YOU HAVE T W O W E E K S TO FULLFILL THESE REQUESTS.
IF YOU DONT OR IF YOU REMOVE THIS THREAD WITHOUT NOTICE IM GOING TO INCREASE THE NUMBER OF RELEASED COMPROMISED ACCOUNTS TO THE PUBLIC BY EVERY DAY THE THREAD IS NOT ACCESSABLE ANYMORE!
Clearly who was behind the message felt very passionately about the "Runes of Magic" game. However, his fellow players are likely to have lost some sympathy when he published personal information on 2000 users, including their billing information, to prove he had access to the data.
For its part, "Runes of Magic" publisher Frogster deleted the messages from its forum and issued a statement saying that the data released was from users who registered in 2007, and that affected accounts had had their credentials reset. Hopefully users were also advised to change their login details on other websites if they were silly enough to be using the same password.
In a GameIndustry.biz interview, Frogster Chief Operating Officer Dirk Weyel has confirmed that the firm will not negotiate with the blackmailer or cede to the hacker's demands, and has called on the services of the police to investigate the case.
Hmm.
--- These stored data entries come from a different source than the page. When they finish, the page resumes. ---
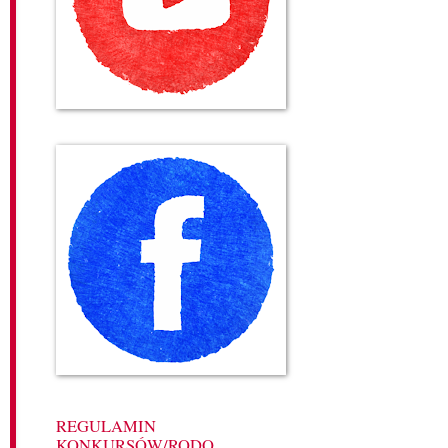
REGULAMIN
KONKURSÓW/RODO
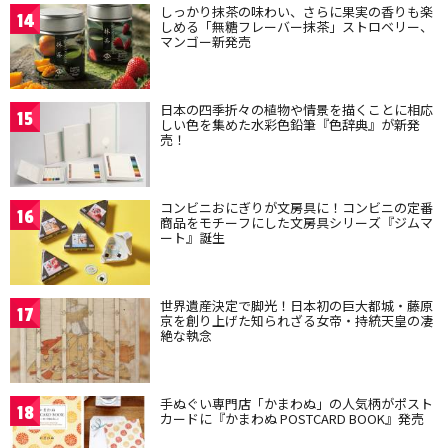
しっかり抹茶の味わい、さらに果実の香りも楽
14
しめる「無糖フレーバー抹茶」ストロベリー、
マンゴー新発売
日本の四季折々の植物や情景を描くことに相応
15
しい色を集めた水彩色鉛筆『色辞典』が新発
売！
コンビニおにぎりが文房具に！コンビニの定番
16
商品をモチーフにした文房具シリーズ『ジムマ
ート』誕生
世界遺産決定で脚光！日本初の巨大都城・藤原
17
京を創り上げた知られざる女帝・持統天皇の凄
絶な執念
手ぬぐい専門店「かまわぬ」の人気柄がポスト
18
カードに『かまわぬ POSTCARD BOOK』発売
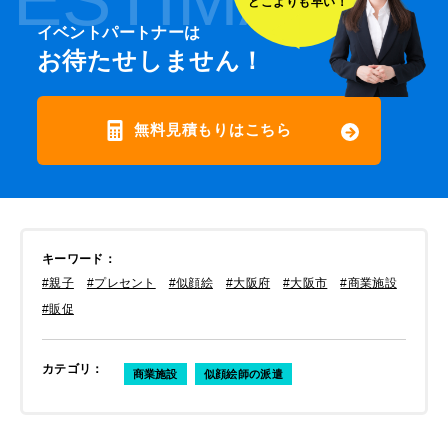
どこよりも早い！
イベントパートナーは
お待たせしません！
無料見積もりはこちら
キーワード
：
#親子
#プレセント
#似顔絵
#大阪府
#大阪市
#商業施設
#販促
カテゴリ
：
商業施設
似顔絵師の派遣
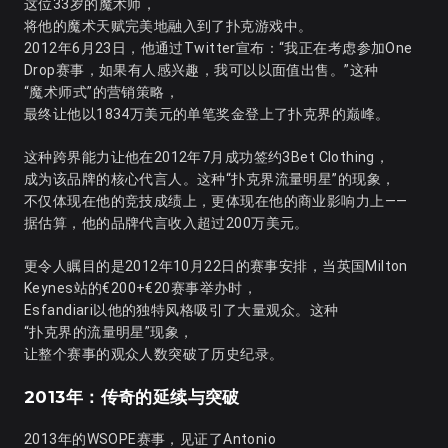
这位33岁的魔术师，
将他的魔术天赋完美地融入到了扑克游戏中。
2012年6月23日，他通过Twitter宣布：“我正在考虑参加One
Drop赛事，如果有人感兴趣，我可以以面值出售。”这种
“魔术师式”的营销策略，
最终让他以1834万美元的单笔奖金登上了扑克界的巅峰。
这种跨界能力让他在2012年7月成功签约3Bet Clothing，
成为该品牌的核心代言人。这种“扑克界流量明星”的现象，
不仅体现在他的竞技成绩上，更体现在他的商业影响力上——
据估算，他的品牌代言收入超过200万美元。
更令人瞩目的是2012年10月22日的赛事安排，当英国Milton
Keynes站的€200+€20赛事举办时，
Esfandiari以他的独特风格吸引了大量观众。这种
“扑克界的流量明星”现象，
让整个赛事的观众人数突破了历史纪录。
2013年：传奇的延续与突破
2013年的WSOPE赛事，见证了Antonio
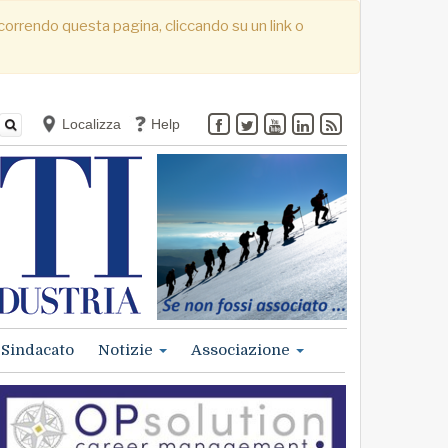
. Scorrendo questa pagina, cliccando su un link o
Localizza
Help
Sindacato
Notizie
Associazione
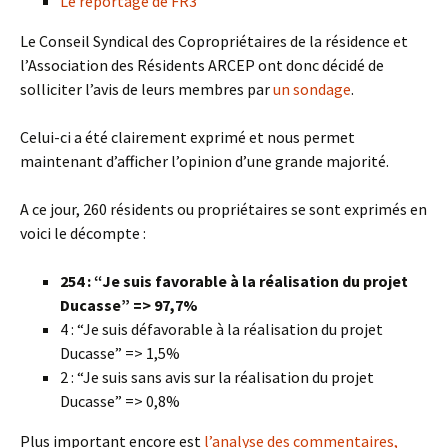
Le reportage de FR3
Le Conseil Syndical des Copropriétaires de la résidence et
l’Association des Résidents ARCEP ont donc décidé de
solliciter l’avis de leurs membres par
un sondage
.
Celui-ci a été clairement exprimé et nous permet
maintenant d’afficher l’opinion d’une grande majorité.
A ce jour, 260 résidents ou propriétaires se sont exprimés en
voici le décompte :
254 : “Je suis favorable à la réalisation du projet
Ducasse” => 97,7%
4 : “Je suis défavorable à la réalisation du projet
Ducasse” => 1,5%
2 : “Je suis sans avis sur la réalisation du projet
Ducasse” => 0,8%
Plus important encore est
l’analyse des commentaires,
I hope at the very least Frogster is taking a fresh look at their security, and investigating as a matter of urgency what could be done to better protect its customers' data in future.
All online businesses need to learn to take security seriously - they don't just need to protect their valuable corporate information, they also have a duty to properly protect the personal data belonging to their customers and partners.
Frogster announced the resignation of their CEO, Andreas Weidenhaupt, earlier this week.